## [Extracted text]
------------------------------

NANCY is a rapidly rising, enigmatic and rather mysterious Brighton, UK-based indie artist, who quickly received attention across the blogosphere from StereogumNME and DIY and airplay on BBC Radio 1 from personalities like Annie Mac, Huw Stephens and Jack Saunders and BBC Radio 6 personalities Iggy Pop, Lauren Laverne and Steve Lamacq.

Earlier this year, the Brighton-based artist re-emerged from a brief creative hiatus, he re-emerged with the release of the attention-grabbing single “When I’m With You (I Feel Love).” Building upon the success of that single and a growing profile in his native England, the Brighton-based artist released “Clic Clac,” a breakneck ripper — and self-described ode to anxiety —  that seemed to draw equally from ’77 era punk and glam rock. Nancy closes out 2020 with the warped and dryly ironic “The World’s About to Blow (Thank God, It’s Christmas)” Centered around heavy distorted and fuzzy power chords, layers of whirring feedback and handclap-led percussion, the Brighton-based artist’s latest single is a holiday song for the exhausted and defeated — and anyone else, who has accepted the fact that everything is fucked up. We live in a hellish dystopia and it’s only getting worse.

“No matter what side you’re on, there’s one thing we can surely all agree on: everything has gone wrong and we’re going to hell in a hand basket . . . so let’s join together and find strength in the consensus that we’re all fucked, and that it’s okay to cover your eyes and ears and just get mortal to celebrate the birth of our lord and saviour: Santa Claus,” NANCY says of his latest single.

 

 

 

Manchester UK-based singer/songwriter and multi-instrumentalist Nathan Till is the creative mastermind of the buzz worthy dark wave recording project Ghosts of Social Networks. Citing the likes of The Cure, Bauhaus, Echo and the Bunnymen, Nick Cave, The National and Radiohead, the project according to Till upcycles old-school forms of songwriting while applying a fresh sonic veneer to them, reportedly pairing innovation with a timeless sense of melodicism.

Till’s Ghost of Social Networks debut single “Love Potion” began a string of acclaimed singles praised for their production and overall sound from the likes of BBC Introducing, several zines across the UK and the blogosphere — and he’s received airplay from Steve Lamacq‘s program and BBC 6 Music. All of this built up quite a bit of buzz before the release of his debut EP, My Lucifer.  Interestingly, Till’s latest Ghost of Social Networks single “Don’t Let Me Down” manages to effortlessly recall Heaven Up Here-era Echo and the Bunnymen, as its centered around a brooding and forceful rhythm section, angular guitar lines, an anthemic hook, the song captures a tempestuous and swooning love affair — the sort in which the song’s narrator may recognize will end in disaster.

------------------------------

## [Material shown]
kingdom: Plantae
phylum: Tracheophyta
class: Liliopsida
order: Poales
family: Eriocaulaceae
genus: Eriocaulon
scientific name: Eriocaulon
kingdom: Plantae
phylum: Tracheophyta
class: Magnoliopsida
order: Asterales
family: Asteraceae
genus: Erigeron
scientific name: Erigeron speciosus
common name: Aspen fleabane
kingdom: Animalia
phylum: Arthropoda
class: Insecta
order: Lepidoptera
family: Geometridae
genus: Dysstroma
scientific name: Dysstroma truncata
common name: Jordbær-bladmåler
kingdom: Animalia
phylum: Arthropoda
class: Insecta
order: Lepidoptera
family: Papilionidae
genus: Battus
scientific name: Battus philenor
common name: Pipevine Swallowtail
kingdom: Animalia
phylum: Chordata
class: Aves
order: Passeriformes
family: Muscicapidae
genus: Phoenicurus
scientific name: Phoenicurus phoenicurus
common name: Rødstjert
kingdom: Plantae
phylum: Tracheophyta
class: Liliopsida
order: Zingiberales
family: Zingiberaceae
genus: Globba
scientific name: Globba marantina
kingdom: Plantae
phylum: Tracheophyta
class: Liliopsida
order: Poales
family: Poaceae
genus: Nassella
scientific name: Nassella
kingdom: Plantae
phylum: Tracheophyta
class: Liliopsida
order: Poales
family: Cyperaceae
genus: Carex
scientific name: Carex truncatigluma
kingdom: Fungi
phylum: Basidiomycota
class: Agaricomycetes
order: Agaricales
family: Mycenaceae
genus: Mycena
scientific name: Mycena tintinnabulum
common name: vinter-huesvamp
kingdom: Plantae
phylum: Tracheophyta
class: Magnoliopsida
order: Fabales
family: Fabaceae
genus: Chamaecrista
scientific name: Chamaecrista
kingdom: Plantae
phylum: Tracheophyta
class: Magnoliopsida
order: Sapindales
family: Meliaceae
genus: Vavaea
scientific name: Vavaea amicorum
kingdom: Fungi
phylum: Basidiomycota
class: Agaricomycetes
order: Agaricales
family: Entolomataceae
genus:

------------------------------

## [Questions]
a) Answer these questions from the music write-up:
(i) Which NANCY single followed "When I'm With You (I Feel Love)"?
(ii) In which city is Nathan Till based?
(iii) What is the title of Till's debut EP?
b) Which artists does the music write-up say Nathan Till cites for Ghosts of Social Networks? List every one.
c) Continue the music write-up after its final sentence.
The material bears no relation to the music write-up.

## [Per-task answers]
a)
(i) "Clic Clac"
(ii) Manchester, UK
(iii) My Lucifer

b) The Cure, Bauhaus, Echo and the Bunnymen, Nick Cave, The National, Radiohead

c)
 

New Audio: Introducing the Urgent Power Pop of Norway’s Spielbergs

With the release of their urgent debut single “We Are All Going To Die,” the Oslo, Norway-based indie rock trio Spielbergs, comprised of Mads Baklien, Stian Brennskag and Christian Løvhaug, quickly established themselves as a band to watch as they received attention across the globe, eventually topping the Hype Machine charts as one of the most blogged about bands in the world and eventually receiving airplay on Steve Lamacq’s BBC Radio 6 program. Building upon a growing profile, the Norwegian trio released their debut EP Distant Star to critical applause — although after such immediate success, there was one question that frequently followed: “How do you follow that up?” Well, if you’re an up-and-coming band, much like Speilbergs you continue on the momentum of the previous year with the highly-anticipated release of your full-length debut; in the case of Spielbergs, their full-length debut This Is Not The End is slated for a February 1, 2019 release through By The Time It Gets Dark Records. 

This Is Not The End’s first single “4AM” is a breakneck and ardently urgent ripper, centered by big power chords, shout along worthy hooks and a heart-worn-on-the-sleeve immediacy that’s endearing and necessary within a world that’s inching towards its inevitable destruction. Interestingly, the song is underpinned by a power pop-like sense of melody that recalls Cheap Trick.